In Conversation with Ron Carey
FORWARD ARTS FOUNDATION: When did you start writing poetry and what drew you into it?
Ron Carey: As a young boy I wrote songs and verse. There was a tradition of storytelling and reciting in the family and in the community. We had a few old poetry books in the house, in particular I remember a red, gold-edged book by Longfellow, but, money was tight and there was little chance of getting new poetry books. That is why, in the summer, I couldn’t wait to get my hands on the English books for the new school year. I loved the stories but devoured the poetry. I could recite most of the poems by heart before the start of school.
FAF: Please talk about your development as a writer of poetry. Tell us when you first felt you were a poet and how it went from there.
RC: I began to write poetry when I was a teenager with a very romantic view of the world. However, this view succumbed to the pressure of holding down a job through tough recessionary times, paying a mortgage and bringing up four children. I did write some poetry, poems of celebration or of consolation for friends and family at times of birth, marriages and death. Writing these poems, with all the honesty and directness I could manage, became the basis for the way I write today. But I really only started to write seriously, I mean to seriously consider my life in terms of poetry, and begin to call myself a poet, about five years ago when I began an MPhil in Creative Writing at the University of South Wales.
FAF: What does being shortlisted for the Felix Dennis Prize for Best First Collection mean for you?
RC: To be shortlisted for the Felix Dennis Prize means acceptance of my work and me as a poet at the very highest level. It has given me a confidence in my poetry that no one can take away.
FAF: Please tell us about the creation of your shortlisted collection, from first words to final book. Which poems in the collection are most important to you?
RC: No one writes a poem with the idea of how it might fit into a collection – at least I don’t. But when I came to see how some poems might make a collection, I noticed how they centred on relationships between people in Time and Space.
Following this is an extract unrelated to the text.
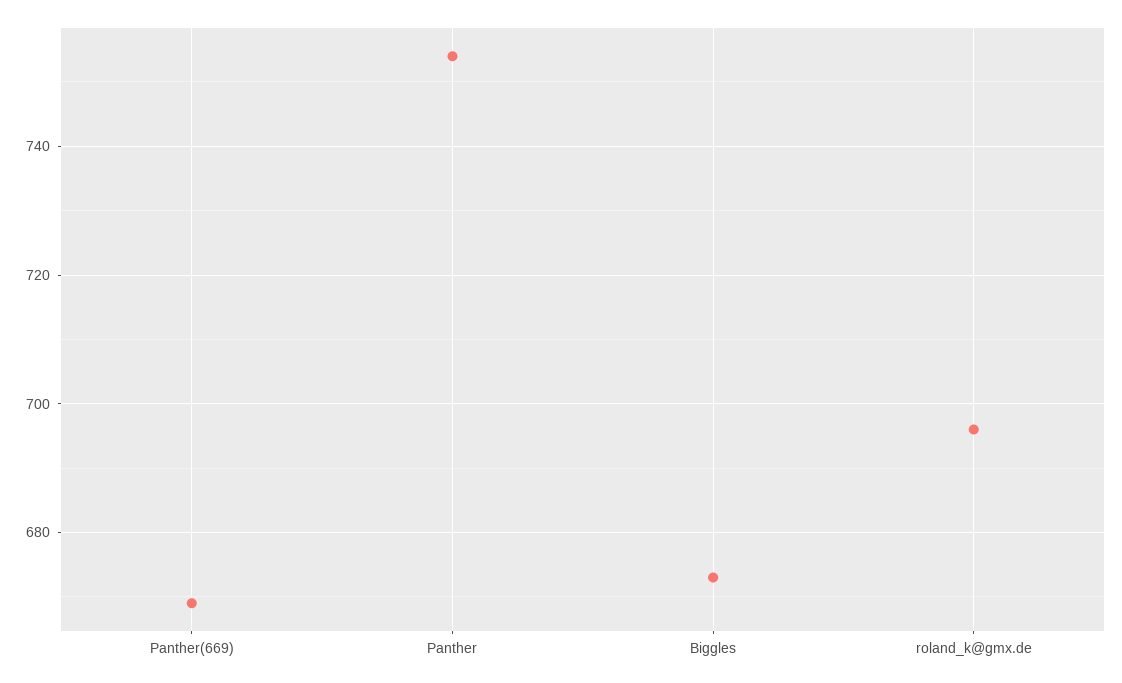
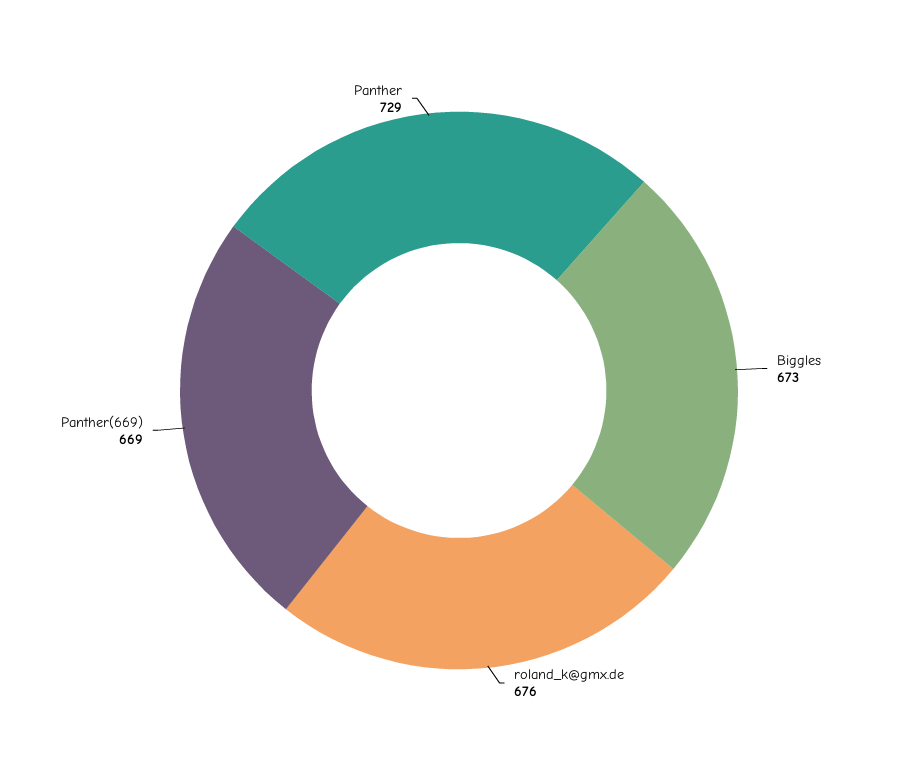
Panther: 755 -> 729
roland_k@gmx.de: 695 -> 676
In Time because we are connected to those who have already gone before us and to those who come after us. And in Space because of the changes that physical distance brings about. I called it Distance because I felt it covered both of these themes. I use memory in my poetry to build bridges and connect to places and individuals. The poems that mean the most to me are those that connect me to my family, poems like ‘Upstairs, Fathers and Sons’ and ‘My Father Built England’. With these poems I try to use detail to, as Patrick Kavanagh said, ‘recover the time.’ The poems that give me the most satisfaction as a poet are the ‘Amelia’ series of poems in the section ‘New Oceans.’ This was my attempt to connect to somewhere different, where the culture and the people were exotic and new to me (Belize). But where I was sure I would find the same problems that that we all face.
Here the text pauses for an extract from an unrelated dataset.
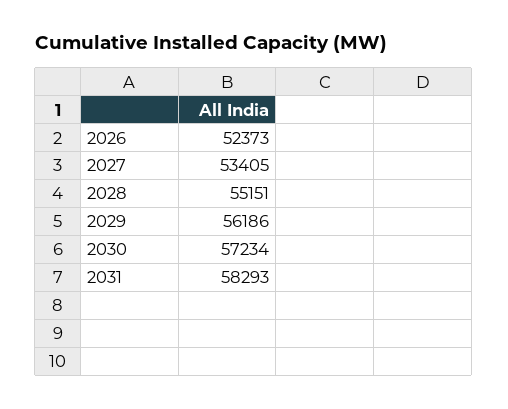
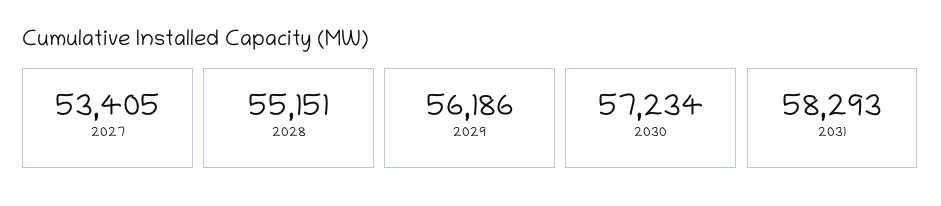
2026: 52373 -> none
FAF: Which poets do you admire most and what do you value in their work?
RC: My boyhood hero was W.B Yeats. What was important to me was not only his wonderful verse, recited with the same reverence as Shakespeare’s, but that he was an Irish poet recognised and spoken of internationally. For me, Yeats was a bridge between the Victorian poets and the first modernists. However, for my MPhil I took Patrick Kavanagh’s continuing influence on Irish poetry, not only because he has been a great influence on my poetry but I felt we have a lot in common and found myself empathising with his situation and attitudes. I love Seamus Heaney’s work, it is both accessible and scholarly. Although Heaney has become the face of modern Irish poetry, I still need the outsider view of poets like Kavanagh. But most of the time I just want to read good poetry. If I’m in a bookshop today I’m on the lookout for works by John. F Deane, Sinead Morrissey, Philip Gross, Gillian Clarke, Mark Doty and Carol Ann Duffy to name a very few.
FAF: What is next for you as a poet?
RC: I am always writing poetry and at the moment I am working towards my next collection. The poems I’m writing now tend to be more lyrical and less confrontational, but that could change at any moment. In any case, I’ll always try to be writing myself into the heart of the subject. Hopefully, I will be in a position to teach creative writing sometime in the future.
FAF: What advice would you give to anyone starting out in poetry today?
RC: A poet does not have to come fully formed out of the workshop. Try a hundred different things, try everything, that is the wonderful thing about poetry, it is infinite. And, whatever the theme, let the structure of the poem be obvious and the poem itself found inside. In the same way we look at a building; we know that bricks and mortar hold everything together but that’s not what we see when we see our home. A good poem should be like that.